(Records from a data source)
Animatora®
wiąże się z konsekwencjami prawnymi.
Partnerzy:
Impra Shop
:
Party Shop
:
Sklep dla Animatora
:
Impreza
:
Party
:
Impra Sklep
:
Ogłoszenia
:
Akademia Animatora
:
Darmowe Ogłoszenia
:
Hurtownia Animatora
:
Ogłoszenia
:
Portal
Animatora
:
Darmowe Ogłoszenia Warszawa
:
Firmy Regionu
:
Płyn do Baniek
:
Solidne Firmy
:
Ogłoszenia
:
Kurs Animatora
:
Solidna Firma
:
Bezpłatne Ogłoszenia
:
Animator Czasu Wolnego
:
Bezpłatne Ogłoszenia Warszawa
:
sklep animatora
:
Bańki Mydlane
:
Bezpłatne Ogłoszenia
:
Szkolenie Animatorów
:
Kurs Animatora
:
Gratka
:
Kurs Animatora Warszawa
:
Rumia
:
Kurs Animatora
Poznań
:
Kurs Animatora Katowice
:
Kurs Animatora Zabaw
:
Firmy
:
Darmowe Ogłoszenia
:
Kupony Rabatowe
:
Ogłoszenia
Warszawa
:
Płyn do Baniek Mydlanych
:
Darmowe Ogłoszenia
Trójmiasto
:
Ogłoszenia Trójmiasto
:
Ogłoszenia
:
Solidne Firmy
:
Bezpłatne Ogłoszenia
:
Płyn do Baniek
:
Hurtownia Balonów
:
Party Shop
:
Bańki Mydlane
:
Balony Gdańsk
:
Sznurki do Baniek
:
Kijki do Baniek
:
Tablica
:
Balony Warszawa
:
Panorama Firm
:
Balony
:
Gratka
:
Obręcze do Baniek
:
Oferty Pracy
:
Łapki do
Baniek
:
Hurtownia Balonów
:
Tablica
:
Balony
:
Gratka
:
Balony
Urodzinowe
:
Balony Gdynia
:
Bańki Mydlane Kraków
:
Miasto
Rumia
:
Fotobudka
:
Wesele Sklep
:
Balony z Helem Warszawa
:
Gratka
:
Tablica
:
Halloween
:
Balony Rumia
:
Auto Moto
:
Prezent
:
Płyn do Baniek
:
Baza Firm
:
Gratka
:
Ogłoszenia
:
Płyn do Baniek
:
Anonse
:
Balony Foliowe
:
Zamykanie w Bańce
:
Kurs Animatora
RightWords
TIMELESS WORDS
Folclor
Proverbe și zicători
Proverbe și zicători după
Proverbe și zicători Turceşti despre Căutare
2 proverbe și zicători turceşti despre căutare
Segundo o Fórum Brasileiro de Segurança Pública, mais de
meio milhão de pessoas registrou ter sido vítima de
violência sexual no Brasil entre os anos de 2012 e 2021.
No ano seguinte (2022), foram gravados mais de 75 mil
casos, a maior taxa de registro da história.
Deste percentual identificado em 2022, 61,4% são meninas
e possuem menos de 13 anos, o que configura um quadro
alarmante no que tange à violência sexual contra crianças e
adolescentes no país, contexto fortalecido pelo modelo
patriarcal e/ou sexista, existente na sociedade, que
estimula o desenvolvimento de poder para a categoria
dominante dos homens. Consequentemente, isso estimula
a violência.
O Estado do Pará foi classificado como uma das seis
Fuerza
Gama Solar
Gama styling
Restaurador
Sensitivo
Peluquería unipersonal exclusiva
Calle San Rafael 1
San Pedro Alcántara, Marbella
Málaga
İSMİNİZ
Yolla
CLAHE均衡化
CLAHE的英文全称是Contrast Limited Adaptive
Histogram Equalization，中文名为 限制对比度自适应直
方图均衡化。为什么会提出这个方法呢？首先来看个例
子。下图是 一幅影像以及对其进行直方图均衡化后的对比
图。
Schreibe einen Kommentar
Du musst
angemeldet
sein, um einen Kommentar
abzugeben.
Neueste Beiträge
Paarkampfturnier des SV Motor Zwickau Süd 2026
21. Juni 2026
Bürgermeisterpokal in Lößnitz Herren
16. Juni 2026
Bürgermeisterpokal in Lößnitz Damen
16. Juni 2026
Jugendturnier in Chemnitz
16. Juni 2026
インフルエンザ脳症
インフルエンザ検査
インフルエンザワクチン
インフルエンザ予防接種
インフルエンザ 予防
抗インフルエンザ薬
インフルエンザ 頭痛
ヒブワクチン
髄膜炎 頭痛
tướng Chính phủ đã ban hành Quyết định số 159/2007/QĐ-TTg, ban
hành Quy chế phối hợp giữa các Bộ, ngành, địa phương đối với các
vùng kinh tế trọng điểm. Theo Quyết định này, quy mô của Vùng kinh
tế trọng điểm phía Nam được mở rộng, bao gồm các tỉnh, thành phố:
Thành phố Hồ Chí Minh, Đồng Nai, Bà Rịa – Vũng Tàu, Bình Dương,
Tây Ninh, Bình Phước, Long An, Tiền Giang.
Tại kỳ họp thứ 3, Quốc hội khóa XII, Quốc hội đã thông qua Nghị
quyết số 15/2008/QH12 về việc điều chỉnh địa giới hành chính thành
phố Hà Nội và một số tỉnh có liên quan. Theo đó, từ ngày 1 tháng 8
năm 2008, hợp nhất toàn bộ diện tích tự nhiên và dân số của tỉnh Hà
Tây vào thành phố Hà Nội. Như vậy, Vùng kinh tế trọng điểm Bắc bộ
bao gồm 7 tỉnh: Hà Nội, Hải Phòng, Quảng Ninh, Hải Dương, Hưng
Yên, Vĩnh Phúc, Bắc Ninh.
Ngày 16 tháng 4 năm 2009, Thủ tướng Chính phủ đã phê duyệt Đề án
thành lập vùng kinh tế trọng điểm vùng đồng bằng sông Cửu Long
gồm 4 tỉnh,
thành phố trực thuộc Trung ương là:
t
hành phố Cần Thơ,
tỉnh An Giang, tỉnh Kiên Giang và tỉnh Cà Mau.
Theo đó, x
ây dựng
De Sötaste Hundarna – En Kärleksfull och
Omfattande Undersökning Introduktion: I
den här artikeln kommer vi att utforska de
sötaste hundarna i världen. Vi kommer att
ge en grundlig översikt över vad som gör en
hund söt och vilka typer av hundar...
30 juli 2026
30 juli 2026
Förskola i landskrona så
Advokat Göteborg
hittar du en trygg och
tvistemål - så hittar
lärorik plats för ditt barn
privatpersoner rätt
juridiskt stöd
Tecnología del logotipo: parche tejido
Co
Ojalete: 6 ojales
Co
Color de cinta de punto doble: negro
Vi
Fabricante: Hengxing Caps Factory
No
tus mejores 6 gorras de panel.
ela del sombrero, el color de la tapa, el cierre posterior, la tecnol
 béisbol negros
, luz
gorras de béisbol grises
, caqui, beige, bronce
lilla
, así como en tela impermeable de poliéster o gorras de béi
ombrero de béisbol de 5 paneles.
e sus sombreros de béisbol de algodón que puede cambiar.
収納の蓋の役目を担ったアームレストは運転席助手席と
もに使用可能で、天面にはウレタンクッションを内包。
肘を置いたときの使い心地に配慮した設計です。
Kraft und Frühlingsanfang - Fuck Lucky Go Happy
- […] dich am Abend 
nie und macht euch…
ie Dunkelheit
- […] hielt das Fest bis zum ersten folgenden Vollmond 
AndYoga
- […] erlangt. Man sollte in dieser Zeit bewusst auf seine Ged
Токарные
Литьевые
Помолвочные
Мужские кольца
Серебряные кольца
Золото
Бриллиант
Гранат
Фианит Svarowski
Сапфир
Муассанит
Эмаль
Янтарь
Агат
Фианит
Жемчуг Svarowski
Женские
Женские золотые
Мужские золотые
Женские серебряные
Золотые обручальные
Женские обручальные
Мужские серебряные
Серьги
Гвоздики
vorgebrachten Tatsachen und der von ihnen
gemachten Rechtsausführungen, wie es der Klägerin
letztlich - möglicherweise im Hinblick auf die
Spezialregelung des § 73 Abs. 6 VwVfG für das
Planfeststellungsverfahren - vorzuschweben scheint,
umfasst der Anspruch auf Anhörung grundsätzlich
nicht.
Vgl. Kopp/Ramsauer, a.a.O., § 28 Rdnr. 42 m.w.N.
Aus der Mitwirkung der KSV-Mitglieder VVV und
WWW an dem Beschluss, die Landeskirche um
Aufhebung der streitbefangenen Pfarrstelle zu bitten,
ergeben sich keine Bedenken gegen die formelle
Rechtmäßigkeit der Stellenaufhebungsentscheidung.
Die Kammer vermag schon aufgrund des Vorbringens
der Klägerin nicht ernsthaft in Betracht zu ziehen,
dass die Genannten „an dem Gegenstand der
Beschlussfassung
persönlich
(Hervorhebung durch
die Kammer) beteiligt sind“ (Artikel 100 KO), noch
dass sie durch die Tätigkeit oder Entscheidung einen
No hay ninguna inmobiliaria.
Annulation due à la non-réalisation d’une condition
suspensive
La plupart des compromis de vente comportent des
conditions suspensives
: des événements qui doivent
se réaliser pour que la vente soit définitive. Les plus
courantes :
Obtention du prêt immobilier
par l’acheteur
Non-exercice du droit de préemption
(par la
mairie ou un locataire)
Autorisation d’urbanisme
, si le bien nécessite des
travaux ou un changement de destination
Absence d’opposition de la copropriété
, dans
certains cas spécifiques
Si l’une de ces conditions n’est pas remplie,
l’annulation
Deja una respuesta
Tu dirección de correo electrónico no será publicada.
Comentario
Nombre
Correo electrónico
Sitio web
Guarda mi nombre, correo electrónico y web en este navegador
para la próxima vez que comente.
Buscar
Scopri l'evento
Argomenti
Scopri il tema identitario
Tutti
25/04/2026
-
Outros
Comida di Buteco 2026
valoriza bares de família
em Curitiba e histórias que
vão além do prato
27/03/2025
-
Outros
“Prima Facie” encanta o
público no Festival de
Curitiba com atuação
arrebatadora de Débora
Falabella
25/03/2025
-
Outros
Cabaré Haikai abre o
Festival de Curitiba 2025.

WHAT YOU SHOULD DO: Convert the lines from the start of the material through the line containing "Darmowe Ogłoszenia Warszawa" into a numbered list, with both ends included and blank lines left out.

ANSWER TO THIS PROBLEM:
1. Animatora®
2. wiąże się z konsekwencjami prawnymi.
3. Partnerzy:
4. Impra Shop
5. :
6. Party Shop
7. :
8. Sklep dla Animatora
9. :
10. Impreza
11. :
12. Party
13. :
14. Impra Sklep
15. :
16. Ogłoszenia
17. :
18. Akademia Animatora
19. :
20. Darmowe Ogłoszenia
21. :
22. Hurtownia Animatora
23. :
24. Ogłoszenia
25. :
26. Portal
27. Animatora
28. :
29. Darmowe Ogłoszenia Warszawa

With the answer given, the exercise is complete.